ETTIN (ETT) is an atypical member of the AUXIN RESPONSE FACTOR family of transcription factors that plays a crucial role in tissue patterning in the Arabidopsis (Arabidopsis thaliana) gynoecium. Though recent insights have provided valuable information on ETT's interactions with other components of auxin signaling, the biophysical mechanisms linking ETT to its ultimate effects on gynoecium morphology were until now unknown. Here, using techniques to assess cell-wall dynamics during gynoecium growth and development, we provide a coherent body of evidence to support a model in which ETT controls the elongation of the valve tissues of the gynoecium through the positive regulation of pectin methylesterase (PME) activity in the cell wall. This increase in PME activity results in an increase in the level of demethylesterified pectins and a consequent reduction in cell wall stiffness, leading to elongation of the valves. Though similar biophysical mechanisms have been shown to act in the stem apical meristem, leading to the expansion of organ primordia, our findings demonstrate that regulation of cell wall stiffness through the covalent modification of pectin also contributes to tissue patterning within a developing plant organ.

A light-regulated genetic module was recruited to carpel development in Arabidopsis following a structural change to SPATULA.

A key innovation of flowering plants is the female reproductive organ, the carpel. Here, we show that a mechanism that regulates carpel margin development in the model flowering plant Arabidopsis thaliana was recruited from light-regulated processes. This recruitment followed the loss from the basic helix-loop-helix transcription factor SPATULA (SPT) of a domain previously responsible for its negative regulation by phytochrome. We propose that the loss of this domain was a prerequisite for the light-independent expression in female reproductive tissues of a genetic module that also promotes shade avoidance responses in vegetative organs. Striking evidence for this proposition is provided by the restoration of wild-type carpel development to spt mutants by low red/far-red light ratios, simulating vegetation shade, which we show to occur via phytochrome B, PHYTOCHROME INTERACTING FACTOR4 (PIF4), and PIF5. Our data illustrate the potential of modular evolutionary events to generate rapid morphological change and thereby provide a molecular basis for neo-Darwinian theories that describe this nongradualist phenomenon. Furthermore, the effects shown here of light quality perception on carpel development lead us to speculate on the potential role of light-regulated mechanisms in plant organs that, like the carpel, form within the shade of surrounding tissues.
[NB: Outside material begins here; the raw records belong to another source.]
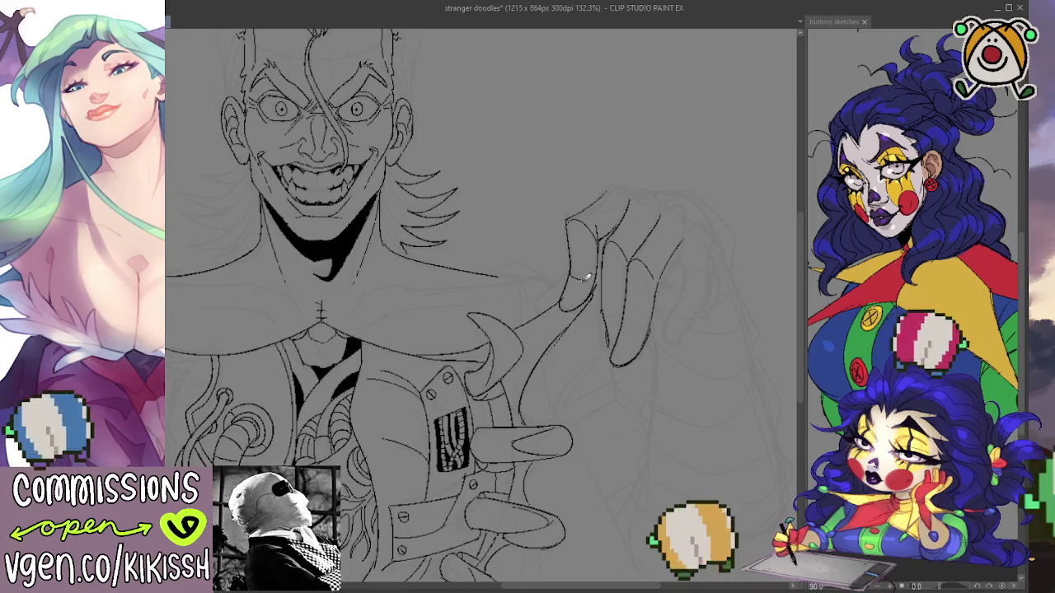
Ink the arc along the hand's top and the remaining fingertip edges.
drag(700, 299, 693, 286)
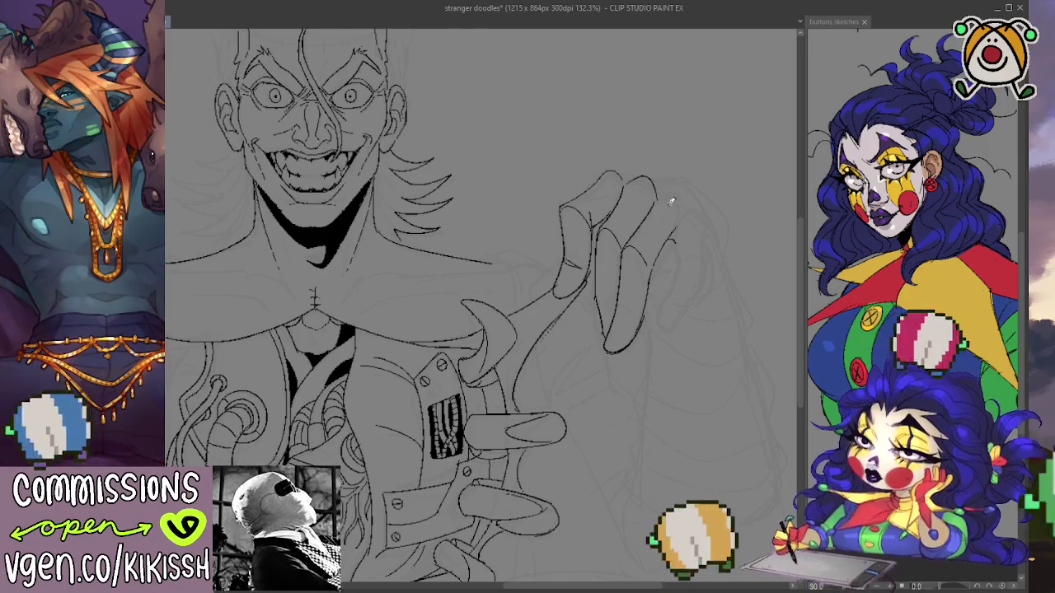
drag(627, 183, 676, 218)
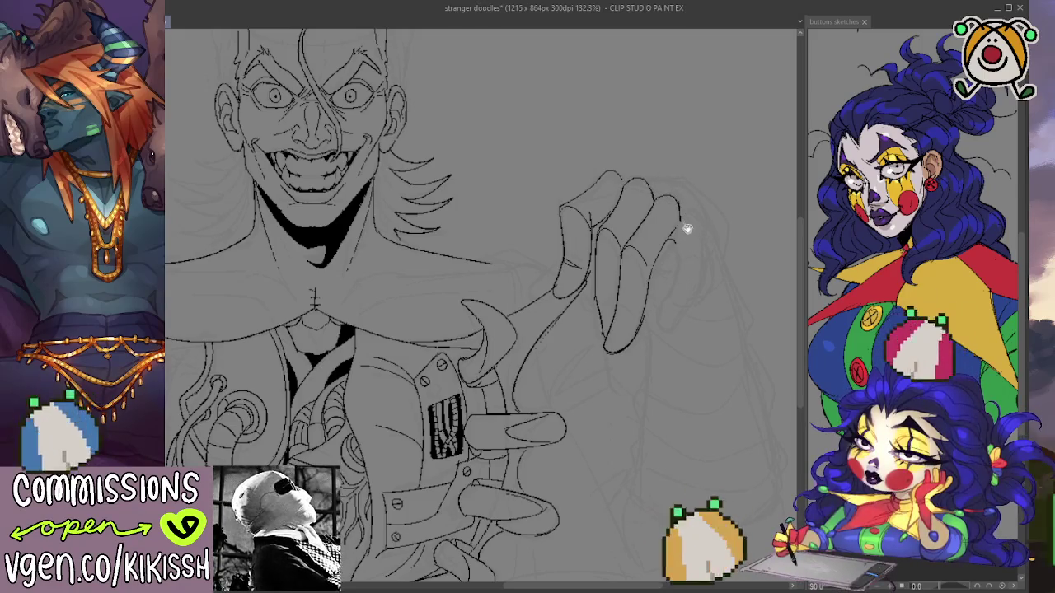
scroll(684, 228, down, 1)
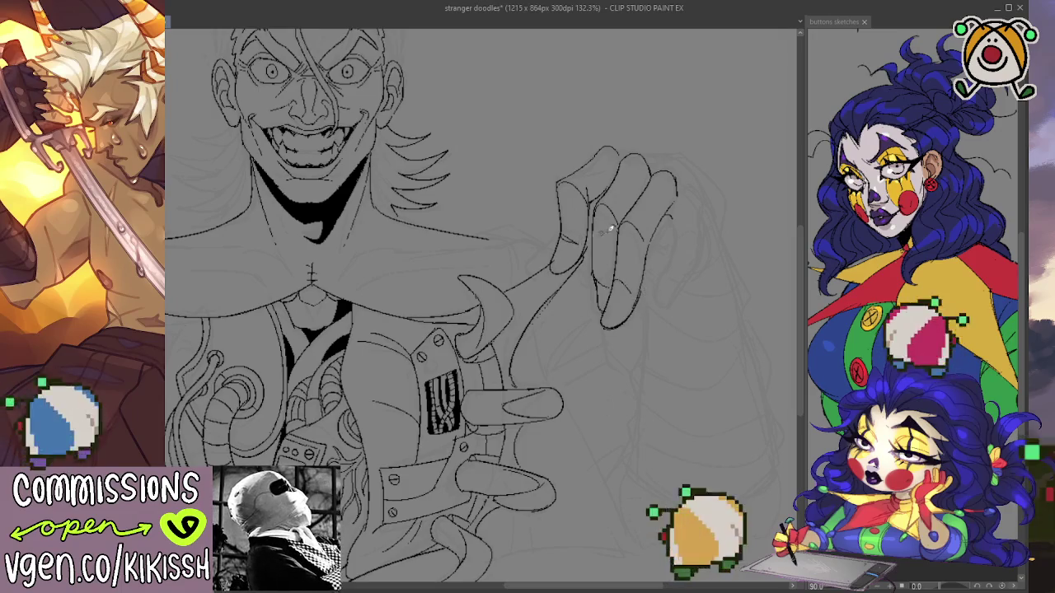
scroll(706, 201, down, 2)
scroll(699, 239, up, 2)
The analysis of entire gene promoters by surface plasmon resonance.

We demonstrate that the biophysical technique of surface plasmon resonance (SPR) analysis, which has previously been used to measure transcription factor binding to short DNA molecules, can also be used to characterize interactions involving entire gene promoters. This discovery has two main implications that relate, respectively, to novel qualitative and quantitative uses of the SPR technique. Firstly, SPR analysis can be used qualitatively to test the capacity of any transcription factor to interact physically with its putative target genes. This application should prove particularly useful for the confirmation of predicted transcriptional interactions in model species, and for comparative studies of non-model species in which transcriptional interactions are not amenable to study by other methods. Secondly, SPR may be used quantitatively to characterize interactions between transcription factors and gene promoters containing multiple cis-acting sites. This application should prove useful for the detailed dissection of promoter function in known target genes. The qualitative and quantitative applications of the SPR analysis of whole promoters combine to make this a uniquely powerful technique, which should prove particularly useful in systems biology, evolutionary developmental biology and various branches of applied biology.